A heavy police presence at first kept protesters away from the New York Stock Exchange, which opened trading on Thursday morning right at the usual 9:30 bell. Then, police officers started pushing and shoving protesters on sidewalks away from the entrance to Wall Street. By 10 a.m., the protest was pretty much dispersed on what the Occupy movement is calling “a day of action” commemorating its two-month anniversary.
Still to come for New York on Thursday: some form of protest at selected subway and mass transit locations, and an attempt to march across the Brooklyn Bridge.
The effort to prevent Wall Street trading comes a day after police evicted OWS protesters who had been camping out in nearby Zuccotti Park. A state court on Wednesday ruled that the city could shut down the tarp-and-tent city. On Thursday morning, police barricades kept protesters out of the park, where only a handful of people hoisted cardboard signs and waved protest flags on the sidewalk perimeter.
Because protesters were not able to use Zuccotti Park, much of the protest occurred as a march. Protester Anastasia Shelby, a graduate student living in New York, carried a sign proclaiming "Slumlord Bloomberg Billionaire OWS Not Going Anywhere."
“My goal is to represent women,” she said as she walked down Broadway.
Another protester, Laura Smith of Boston, says she got up at 3 a.m. to come to New York with some friends. Because the Occupy movement started in New York, she says, she felt it was important to support those protesting in the Big Apple.
“I’m not unemployed, I work part-time,” says Ms. Smith, who helps cheerleading teams improve their routines. “We are trying to create change, to end the corruption that takes place every day.”
Though the protest did not manage to shut down the stock exchange, it did disrupt the normal flow of business. As Smith spoke, police were arresting some protesters and pushing others back from the entrance to Wall Street. Only those who could show they live or work on Wall Street were cleared to go through.

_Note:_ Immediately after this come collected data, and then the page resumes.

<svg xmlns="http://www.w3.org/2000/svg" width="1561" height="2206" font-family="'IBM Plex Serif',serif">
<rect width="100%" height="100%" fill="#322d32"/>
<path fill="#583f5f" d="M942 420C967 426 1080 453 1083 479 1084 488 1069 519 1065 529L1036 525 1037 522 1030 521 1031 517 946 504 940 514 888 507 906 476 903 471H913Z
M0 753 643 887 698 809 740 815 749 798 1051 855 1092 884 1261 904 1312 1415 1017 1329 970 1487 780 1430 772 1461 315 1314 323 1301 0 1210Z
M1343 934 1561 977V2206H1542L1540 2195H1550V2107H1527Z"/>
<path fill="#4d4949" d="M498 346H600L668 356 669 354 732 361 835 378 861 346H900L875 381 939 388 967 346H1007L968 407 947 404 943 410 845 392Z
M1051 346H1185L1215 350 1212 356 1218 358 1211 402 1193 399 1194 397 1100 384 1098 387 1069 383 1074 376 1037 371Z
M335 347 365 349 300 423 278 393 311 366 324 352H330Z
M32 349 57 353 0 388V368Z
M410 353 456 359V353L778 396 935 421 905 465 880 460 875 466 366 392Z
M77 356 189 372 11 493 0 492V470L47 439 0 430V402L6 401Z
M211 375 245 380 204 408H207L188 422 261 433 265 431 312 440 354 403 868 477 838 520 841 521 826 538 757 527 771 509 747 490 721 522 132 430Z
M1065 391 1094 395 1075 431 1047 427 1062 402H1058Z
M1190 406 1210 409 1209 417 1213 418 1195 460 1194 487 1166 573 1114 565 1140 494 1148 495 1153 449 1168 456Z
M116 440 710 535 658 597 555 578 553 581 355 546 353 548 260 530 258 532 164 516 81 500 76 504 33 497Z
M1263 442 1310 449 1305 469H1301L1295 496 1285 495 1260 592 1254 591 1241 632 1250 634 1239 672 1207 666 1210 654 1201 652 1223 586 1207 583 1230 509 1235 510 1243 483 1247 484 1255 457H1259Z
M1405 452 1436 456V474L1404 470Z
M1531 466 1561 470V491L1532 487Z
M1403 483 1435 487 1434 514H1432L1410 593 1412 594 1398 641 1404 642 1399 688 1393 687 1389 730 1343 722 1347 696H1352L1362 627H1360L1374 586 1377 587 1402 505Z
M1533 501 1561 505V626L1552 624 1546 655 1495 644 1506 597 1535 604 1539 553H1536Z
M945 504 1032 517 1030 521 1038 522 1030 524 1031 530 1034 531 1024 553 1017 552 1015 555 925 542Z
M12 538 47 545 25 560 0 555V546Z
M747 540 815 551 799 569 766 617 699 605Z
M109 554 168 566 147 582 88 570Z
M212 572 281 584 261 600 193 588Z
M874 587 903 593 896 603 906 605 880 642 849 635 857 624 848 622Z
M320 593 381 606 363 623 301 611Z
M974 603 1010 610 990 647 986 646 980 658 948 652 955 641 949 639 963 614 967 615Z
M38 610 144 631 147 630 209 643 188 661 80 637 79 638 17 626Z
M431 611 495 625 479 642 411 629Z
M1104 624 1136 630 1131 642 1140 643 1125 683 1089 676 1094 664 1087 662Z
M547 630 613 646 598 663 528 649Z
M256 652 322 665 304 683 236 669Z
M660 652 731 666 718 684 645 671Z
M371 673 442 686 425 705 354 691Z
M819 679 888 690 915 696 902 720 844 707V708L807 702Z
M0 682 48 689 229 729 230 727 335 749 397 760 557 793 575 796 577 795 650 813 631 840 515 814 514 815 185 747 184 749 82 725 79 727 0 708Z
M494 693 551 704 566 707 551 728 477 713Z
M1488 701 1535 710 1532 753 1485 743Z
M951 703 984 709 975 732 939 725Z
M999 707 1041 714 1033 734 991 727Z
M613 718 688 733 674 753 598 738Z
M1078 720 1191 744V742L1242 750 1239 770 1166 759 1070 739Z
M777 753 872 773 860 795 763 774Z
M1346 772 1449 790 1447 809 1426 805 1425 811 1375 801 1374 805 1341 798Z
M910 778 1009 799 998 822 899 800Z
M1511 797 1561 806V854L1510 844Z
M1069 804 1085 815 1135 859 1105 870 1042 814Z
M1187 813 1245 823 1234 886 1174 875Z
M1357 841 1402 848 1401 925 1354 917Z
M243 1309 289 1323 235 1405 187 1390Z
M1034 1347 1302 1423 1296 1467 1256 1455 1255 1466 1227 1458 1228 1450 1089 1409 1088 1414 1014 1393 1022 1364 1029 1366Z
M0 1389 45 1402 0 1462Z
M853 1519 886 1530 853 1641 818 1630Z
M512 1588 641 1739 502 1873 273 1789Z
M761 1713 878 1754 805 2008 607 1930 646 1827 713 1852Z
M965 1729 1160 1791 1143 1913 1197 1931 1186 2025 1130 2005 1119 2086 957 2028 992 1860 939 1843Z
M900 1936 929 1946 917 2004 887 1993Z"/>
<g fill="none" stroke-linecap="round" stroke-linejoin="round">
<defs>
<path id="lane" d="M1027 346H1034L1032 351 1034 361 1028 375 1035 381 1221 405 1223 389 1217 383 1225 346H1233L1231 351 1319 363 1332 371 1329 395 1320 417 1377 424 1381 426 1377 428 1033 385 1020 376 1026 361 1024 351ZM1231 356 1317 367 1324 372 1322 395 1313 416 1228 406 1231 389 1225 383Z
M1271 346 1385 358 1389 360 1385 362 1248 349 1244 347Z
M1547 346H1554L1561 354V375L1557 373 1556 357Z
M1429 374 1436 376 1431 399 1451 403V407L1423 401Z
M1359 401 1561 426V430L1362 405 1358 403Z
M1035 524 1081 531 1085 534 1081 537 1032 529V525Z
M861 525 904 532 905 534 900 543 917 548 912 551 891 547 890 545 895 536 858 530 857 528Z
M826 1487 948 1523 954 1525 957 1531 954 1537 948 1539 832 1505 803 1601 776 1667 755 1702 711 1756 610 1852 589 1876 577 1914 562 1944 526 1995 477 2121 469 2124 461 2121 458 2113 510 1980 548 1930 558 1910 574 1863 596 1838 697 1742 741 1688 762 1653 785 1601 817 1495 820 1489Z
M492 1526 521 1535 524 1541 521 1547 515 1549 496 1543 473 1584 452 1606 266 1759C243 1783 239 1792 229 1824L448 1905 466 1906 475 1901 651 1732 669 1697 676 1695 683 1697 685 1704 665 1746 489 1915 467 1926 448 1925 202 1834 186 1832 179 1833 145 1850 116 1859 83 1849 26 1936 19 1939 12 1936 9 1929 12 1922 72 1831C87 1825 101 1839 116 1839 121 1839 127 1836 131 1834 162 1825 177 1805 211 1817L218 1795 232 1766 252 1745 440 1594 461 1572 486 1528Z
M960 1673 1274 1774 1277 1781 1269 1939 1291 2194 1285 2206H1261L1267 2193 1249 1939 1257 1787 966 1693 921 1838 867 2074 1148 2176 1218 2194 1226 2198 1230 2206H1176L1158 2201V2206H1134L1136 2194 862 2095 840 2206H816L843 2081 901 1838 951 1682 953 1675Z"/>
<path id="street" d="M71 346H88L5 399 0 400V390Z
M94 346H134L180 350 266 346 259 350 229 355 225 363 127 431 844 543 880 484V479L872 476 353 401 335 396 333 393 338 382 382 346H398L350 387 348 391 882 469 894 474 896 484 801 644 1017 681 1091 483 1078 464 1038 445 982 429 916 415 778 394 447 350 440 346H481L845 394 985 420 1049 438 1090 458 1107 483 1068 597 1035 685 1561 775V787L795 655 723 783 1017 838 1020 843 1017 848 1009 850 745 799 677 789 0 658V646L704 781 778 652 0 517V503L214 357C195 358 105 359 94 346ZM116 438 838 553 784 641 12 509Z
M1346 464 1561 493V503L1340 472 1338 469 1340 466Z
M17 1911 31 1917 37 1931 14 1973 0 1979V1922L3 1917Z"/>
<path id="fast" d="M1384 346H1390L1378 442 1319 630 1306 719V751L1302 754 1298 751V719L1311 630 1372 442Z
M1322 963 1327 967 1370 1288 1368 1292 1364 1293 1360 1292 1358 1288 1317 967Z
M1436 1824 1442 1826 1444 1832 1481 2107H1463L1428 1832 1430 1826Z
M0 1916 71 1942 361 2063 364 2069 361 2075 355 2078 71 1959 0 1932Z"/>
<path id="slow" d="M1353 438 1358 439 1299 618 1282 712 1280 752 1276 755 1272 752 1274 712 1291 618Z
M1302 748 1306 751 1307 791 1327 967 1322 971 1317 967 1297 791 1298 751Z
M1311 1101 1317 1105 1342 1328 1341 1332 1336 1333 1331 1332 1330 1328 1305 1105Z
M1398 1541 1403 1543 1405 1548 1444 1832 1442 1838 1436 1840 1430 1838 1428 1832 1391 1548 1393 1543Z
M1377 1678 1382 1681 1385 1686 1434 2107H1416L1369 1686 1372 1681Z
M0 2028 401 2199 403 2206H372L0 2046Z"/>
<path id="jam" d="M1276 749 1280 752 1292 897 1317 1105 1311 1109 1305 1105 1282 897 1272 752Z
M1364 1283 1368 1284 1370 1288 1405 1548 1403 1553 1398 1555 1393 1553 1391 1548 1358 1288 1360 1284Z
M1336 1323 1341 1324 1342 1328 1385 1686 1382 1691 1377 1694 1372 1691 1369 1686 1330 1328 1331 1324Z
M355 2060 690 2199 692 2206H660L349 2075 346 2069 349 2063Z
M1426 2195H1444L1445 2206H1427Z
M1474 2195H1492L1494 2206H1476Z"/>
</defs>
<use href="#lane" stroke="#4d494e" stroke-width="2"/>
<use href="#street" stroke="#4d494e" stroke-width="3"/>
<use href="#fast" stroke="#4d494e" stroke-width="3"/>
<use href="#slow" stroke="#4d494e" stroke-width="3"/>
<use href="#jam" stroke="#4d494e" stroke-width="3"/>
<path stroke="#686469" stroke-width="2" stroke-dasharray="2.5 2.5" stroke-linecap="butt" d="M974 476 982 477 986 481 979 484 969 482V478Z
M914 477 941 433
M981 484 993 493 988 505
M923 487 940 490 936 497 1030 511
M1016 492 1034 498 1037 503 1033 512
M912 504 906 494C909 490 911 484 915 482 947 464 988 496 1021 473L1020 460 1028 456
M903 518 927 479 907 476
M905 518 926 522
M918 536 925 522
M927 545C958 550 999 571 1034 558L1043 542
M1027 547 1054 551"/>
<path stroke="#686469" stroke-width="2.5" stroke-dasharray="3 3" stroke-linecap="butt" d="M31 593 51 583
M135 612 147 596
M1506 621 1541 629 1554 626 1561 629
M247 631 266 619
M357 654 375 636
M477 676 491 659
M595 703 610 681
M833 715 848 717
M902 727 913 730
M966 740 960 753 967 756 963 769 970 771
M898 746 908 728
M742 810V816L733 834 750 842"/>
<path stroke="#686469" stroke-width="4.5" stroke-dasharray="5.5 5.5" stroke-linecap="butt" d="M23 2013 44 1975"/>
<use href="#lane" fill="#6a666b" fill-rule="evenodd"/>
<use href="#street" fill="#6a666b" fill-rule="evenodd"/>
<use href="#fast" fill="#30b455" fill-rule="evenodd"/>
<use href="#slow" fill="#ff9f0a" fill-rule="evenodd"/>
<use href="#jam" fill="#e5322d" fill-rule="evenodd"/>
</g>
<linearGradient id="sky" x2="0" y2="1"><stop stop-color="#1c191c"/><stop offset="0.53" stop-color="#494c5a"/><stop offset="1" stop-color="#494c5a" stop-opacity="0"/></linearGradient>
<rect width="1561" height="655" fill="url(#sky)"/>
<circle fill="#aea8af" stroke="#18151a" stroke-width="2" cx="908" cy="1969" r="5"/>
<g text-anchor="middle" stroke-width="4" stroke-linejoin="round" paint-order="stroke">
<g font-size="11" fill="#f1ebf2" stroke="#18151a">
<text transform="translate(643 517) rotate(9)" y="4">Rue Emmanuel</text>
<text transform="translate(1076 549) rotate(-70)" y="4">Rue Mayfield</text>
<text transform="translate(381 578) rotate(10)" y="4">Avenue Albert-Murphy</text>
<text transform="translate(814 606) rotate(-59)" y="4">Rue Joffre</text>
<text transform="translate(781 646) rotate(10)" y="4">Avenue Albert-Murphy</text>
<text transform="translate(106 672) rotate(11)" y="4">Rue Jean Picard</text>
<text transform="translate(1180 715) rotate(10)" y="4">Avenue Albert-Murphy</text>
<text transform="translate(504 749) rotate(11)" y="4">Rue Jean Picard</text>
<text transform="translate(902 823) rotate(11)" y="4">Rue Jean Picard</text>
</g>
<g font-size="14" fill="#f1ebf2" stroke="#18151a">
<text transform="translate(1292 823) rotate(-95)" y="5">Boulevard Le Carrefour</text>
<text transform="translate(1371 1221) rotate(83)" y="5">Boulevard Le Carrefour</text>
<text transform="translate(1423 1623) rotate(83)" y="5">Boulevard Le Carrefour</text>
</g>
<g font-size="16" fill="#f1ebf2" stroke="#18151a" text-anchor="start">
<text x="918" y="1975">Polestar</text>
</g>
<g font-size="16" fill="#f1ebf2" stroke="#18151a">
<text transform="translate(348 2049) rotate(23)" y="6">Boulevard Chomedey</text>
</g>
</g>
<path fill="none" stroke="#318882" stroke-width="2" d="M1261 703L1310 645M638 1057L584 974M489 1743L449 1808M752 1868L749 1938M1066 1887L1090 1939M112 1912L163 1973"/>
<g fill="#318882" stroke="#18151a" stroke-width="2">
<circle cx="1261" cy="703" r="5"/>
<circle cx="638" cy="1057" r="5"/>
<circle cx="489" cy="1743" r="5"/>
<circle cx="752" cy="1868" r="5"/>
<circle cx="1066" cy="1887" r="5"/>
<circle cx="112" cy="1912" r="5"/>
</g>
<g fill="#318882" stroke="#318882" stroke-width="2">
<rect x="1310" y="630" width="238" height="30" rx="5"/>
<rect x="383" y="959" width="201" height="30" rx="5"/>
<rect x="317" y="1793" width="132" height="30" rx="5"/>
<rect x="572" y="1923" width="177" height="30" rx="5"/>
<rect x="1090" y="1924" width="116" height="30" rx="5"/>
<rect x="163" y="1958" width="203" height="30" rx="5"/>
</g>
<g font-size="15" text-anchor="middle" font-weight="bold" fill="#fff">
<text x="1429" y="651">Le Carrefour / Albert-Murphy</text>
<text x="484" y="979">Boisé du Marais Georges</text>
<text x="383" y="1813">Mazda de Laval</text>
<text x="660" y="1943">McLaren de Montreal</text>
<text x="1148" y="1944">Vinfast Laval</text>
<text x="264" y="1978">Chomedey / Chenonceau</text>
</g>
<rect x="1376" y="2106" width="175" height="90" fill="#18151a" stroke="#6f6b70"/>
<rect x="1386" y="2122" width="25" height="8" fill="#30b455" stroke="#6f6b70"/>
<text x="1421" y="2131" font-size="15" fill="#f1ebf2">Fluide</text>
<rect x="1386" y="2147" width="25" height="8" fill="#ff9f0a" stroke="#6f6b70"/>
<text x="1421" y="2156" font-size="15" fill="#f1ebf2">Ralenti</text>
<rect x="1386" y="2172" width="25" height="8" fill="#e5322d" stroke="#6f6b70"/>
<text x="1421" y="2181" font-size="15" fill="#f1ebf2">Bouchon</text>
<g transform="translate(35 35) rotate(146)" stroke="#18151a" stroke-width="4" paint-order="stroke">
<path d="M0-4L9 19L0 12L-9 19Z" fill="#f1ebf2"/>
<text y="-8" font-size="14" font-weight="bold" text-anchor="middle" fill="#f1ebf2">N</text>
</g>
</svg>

One of those shoved down the street was John Smithfield, a resident of Ashville, N.C. Though police had threatened him with arrest, he continued to hold up various cardboard signs.
“I think there’s many goals today,” he says. “I think the goal today was to try to block Wall Street, and I heard they held up trading so I think it shows when we assemble in mass we can really be effective,”
Well, actually, the NYSE opened right on time.
“It’s business as usual,” says Rich Adamonis, a spokesman for NYSE Euronext.